La présidence de Rafael Correa (2007-2017) est ensuite marquée par un « boom punitif ». La population incarcérée triple en moins de dix ans, avec la construction de complexes pénitentiaires géants à Guayaquil, Cuenca et Latacunga. La criminalisation des délits de pauvreté, bien au-delà du micro-trafic de drogue, est facilitée par le développement des technologies policières et de nouvelles institutions punitives [4]. C’est dans ces nouvelles méga-prisons que se construisent les mafias, avec une importante responsabilité de l’État et de la police [5]. Cette période est aussi marquée par l’avancée du néolibéralisme, notamment avec l’augmentation de l’extractivisme en Amazonie.

Plus de 600 morts en prison depuis 2021

Le retour officiel du néolibéralisme en 2019 marque la multiplication des états d’urgence, tout d’abord lors du mouvement social de 2019 mené par la CONAIE (Confédération des nationalités indigènes de l’Équateur), puis pendant la pandémie, et finalement pendant le mouvement social de 2022, renforçant le système punitif, ainsi que la stigmatisation des populations racialisées et appauvries, désignées comme source de danger et étiquetées comme terroristes pendant les mobilisations.

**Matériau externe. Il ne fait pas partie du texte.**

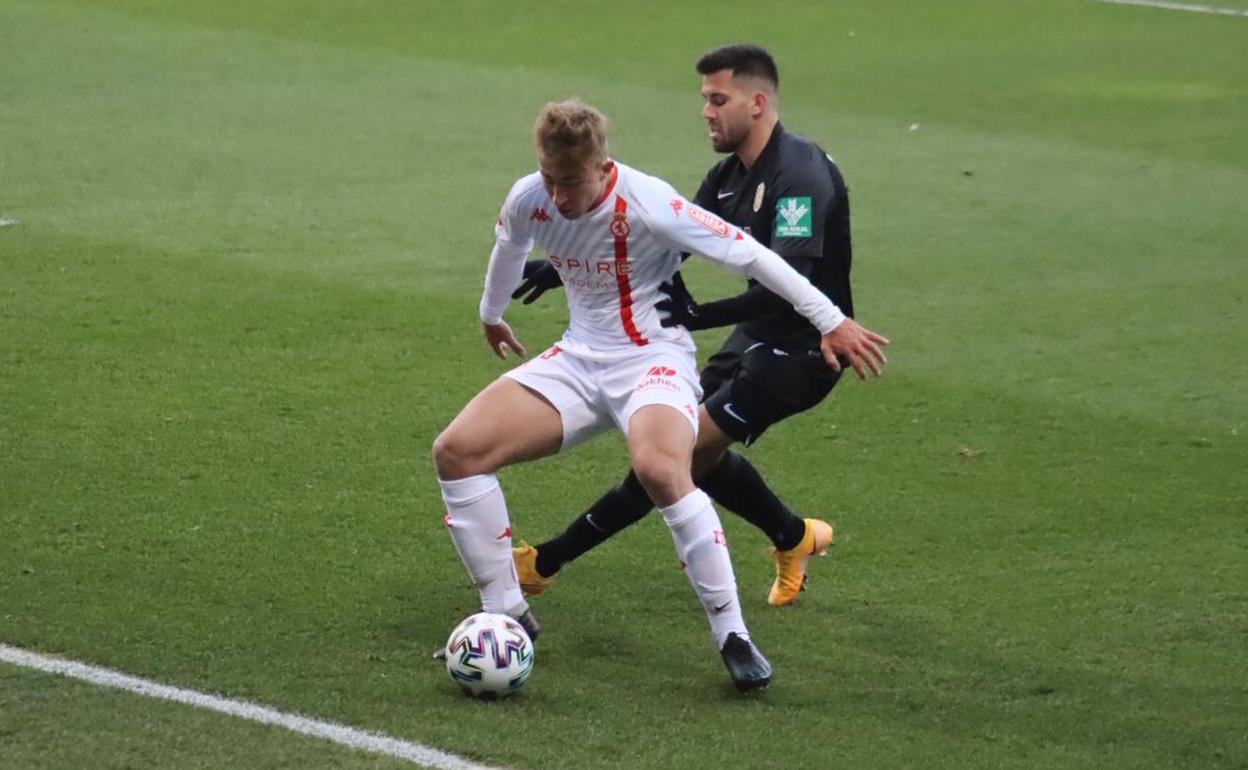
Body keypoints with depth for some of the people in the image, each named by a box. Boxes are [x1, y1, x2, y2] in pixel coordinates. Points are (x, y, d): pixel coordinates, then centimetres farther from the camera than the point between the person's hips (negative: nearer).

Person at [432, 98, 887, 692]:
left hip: (653, 358, -6)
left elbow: (747, 254, -16)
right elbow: (509, 250, 20)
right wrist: (491, 315, 39)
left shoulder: (649, 205, -23)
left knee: (660, 469, -38)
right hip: (578, 359, 6)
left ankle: (732, 635, -25)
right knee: (456, 451, -12)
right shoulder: (527, 201, -6)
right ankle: (506, 615, 2)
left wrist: (831, 321, -13)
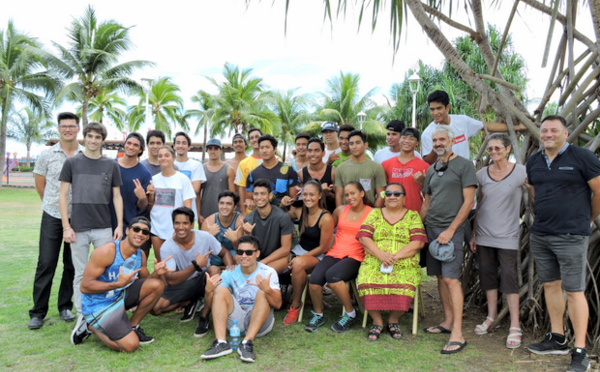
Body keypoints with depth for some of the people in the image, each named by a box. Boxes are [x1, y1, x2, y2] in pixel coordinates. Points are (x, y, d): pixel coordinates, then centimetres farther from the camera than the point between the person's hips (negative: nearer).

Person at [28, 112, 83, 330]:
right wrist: (54, 204, 11)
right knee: (46, 264, 0)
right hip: (52, 216, 0)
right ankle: (38, 312, 9)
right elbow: (40, 185, 9)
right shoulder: (47, 155, 1)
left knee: (72, 265, 8)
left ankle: (65, 307, 22)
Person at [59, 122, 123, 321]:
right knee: (81, 274, 7)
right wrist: (66, 226, -5)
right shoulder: (72, 163, 4)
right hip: (78, 228, -1)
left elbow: (117, 196, 8)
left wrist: (120, 225, 0)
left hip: (104, 228, 1)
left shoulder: (111, 165, 7)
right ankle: (82, 315, 18)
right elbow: (63, 196, 2)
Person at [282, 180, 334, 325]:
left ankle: (296, 304, -16)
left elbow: (323, 248, -13)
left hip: (316, 256, -6)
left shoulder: (326, 218, -15)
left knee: (298, 264, -37)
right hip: (299, 250, 6)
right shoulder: (299, 212, 3)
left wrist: (300, 258, -16)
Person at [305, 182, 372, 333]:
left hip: (355, 257, -3)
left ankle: (350, 313, -9)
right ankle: (318, 315, 3)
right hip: (334, 253, 4)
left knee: (332, 275, -33)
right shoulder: (340, 210, 15)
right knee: (314, 279, -24)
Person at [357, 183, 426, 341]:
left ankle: (393, 320, 1)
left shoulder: (413, 216, 12)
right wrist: (380, 254, -13)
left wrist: (396, 256, -15)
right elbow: (363, 237, 4)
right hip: (374, 263, 1)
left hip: (404, 266, -1)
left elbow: (418, 242, -1)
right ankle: (377, 322, -2)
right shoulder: (375, 214, 15)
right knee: (367, 285, -30)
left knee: (404, 288, -31)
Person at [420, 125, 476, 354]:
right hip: (431, 228, 7)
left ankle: (457, 334, -8)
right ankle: (448, 322, 20)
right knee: (440, 277, 9)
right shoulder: (431, 170, 16)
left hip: (451, 229, -6)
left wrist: (450, 230, -14)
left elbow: (469, 202, -9)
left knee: (451, 278, -11)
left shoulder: (464, 165, -3)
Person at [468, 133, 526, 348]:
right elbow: (478, 205, 9)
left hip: (507, 234, -3)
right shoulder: (482, 174, 4)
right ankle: (491, 316, 25)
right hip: (484, 233, 4)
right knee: (487, 273, 10)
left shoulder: (520, 172, -6)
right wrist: (473, 233, 8)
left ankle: (515, 327, 3)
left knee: (509, 276, -4)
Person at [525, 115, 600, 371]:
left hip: (571, 236, -6)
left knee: (574, 291, -3)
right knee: (550, 285, 13)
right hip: (540, 235, 6)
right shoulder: (533, 162, 10)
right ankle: (557, 340, 26)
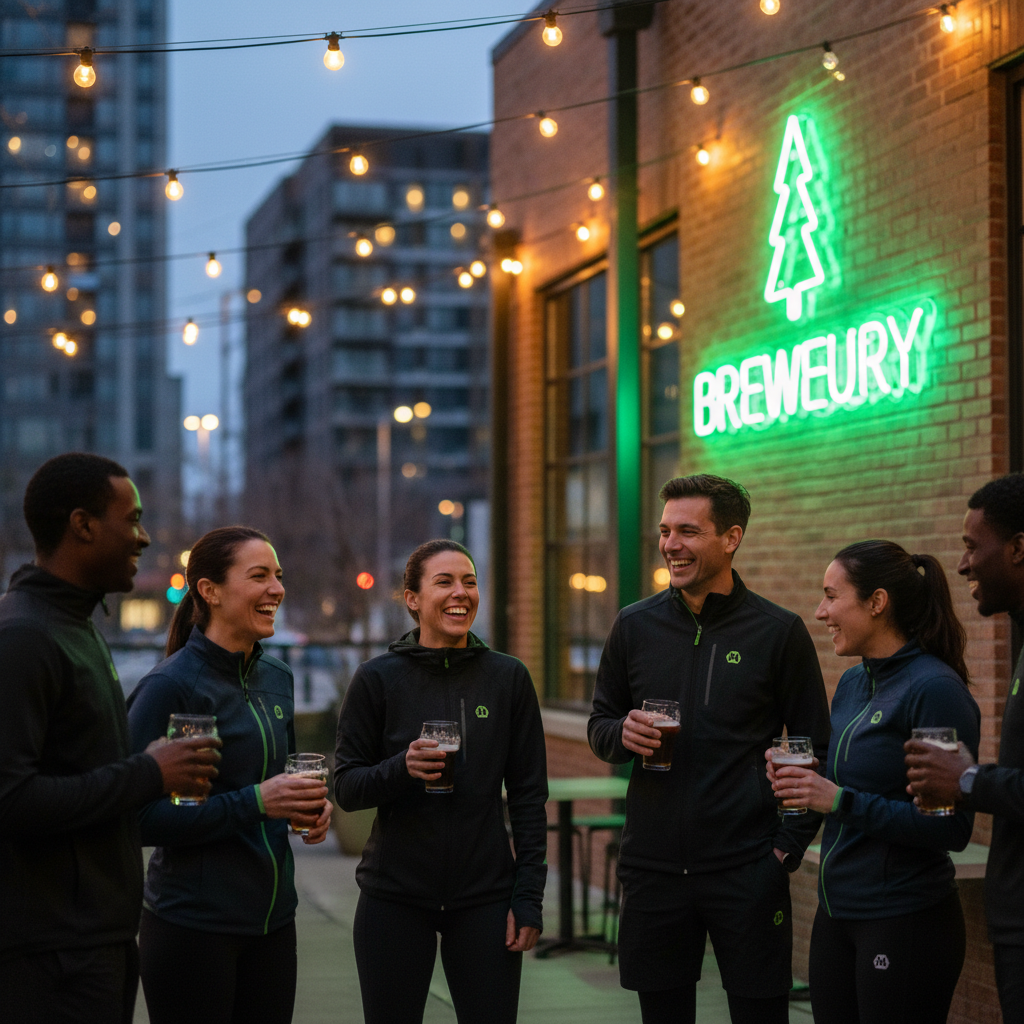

Les gouvernements de Lenín Moreno et Guillermo Lasso orchestrent le retour des accords avec le FMI et les États-Unis. Plusieurs massacres ont lieu dans les prisons, avec plus de 600 personnes incarcérées décédées depuis 2021, tandis que le gouvernement légalise le port d’armes et encourage la population à « l’autodéfense ». La guerre qui se déroule en Équateur est une guerre néolibérale dirigée contre les territoires autochtones et les espaces urbains appauvris ainsi que leurs habitants. En Europe, en France, il est urgent de se défaire de la narration épique de pays du tiers-monde aux institutions faibles, envahis par la violence et les mafias de Pablo Escobar des séries Netflix.

Pour ne pas perdre notre humanité il nous faut écouter ceux qui se trouvent sous les feux croisés des organisations militaires et paramilitaires et qui subissent l’invasion de leurs lieux de vie : les puissants de cette guerre sont en haut. Nous ne sommes pas face à un État trop faible mais bien face à un État punitif exacerbé, raciste, classiste et patriarcal.

Comme le dit le Manifeste contre la guerre [6] : « Nous nous prononçons contre la guerre comme stratégie gouvernementale qui s’intensifie aujourd’hui en Équateur, mais qui a déjà coûté la vie à des milliers de personnes dans des pays de la région comme le Mexique et la Colombie, et qui s’exprime à travers le génocide dans des pays comme la Palestine. Notre demande est régionale et mondiale : Nous voulons la paix avec la justice sociale pour le monde entier ! »

Typhaine (UCL Finistère) et Gaëlle Le Gauyer

[1Dawn Marie Paley, Guerra Neoliberal, Desaparición y búsqueda en el norte de México, 2014.

[2Lisset Coba Mejía, Sitiadas : la criminalización de las pobres en Ecuador, 2015.

[3Andrea Aguirre, Incivil y criminal : Quito como escenario de construcción estatal de la delincuencia entre los decenios 1960 y 1980, 2019.

[4Aguirre, Léon, Ribadeneira, Sistema penitenciario y población penalizada durante la Revolución Ciudadana (2007-2017), 2020.

[5Jorge Nuñez, Muros : Voces anticarcelarias del Ecuador, 2022.

[6Manifeste contre la guerre en Équateur, en Amérique Latine et dans le monde, Change.org.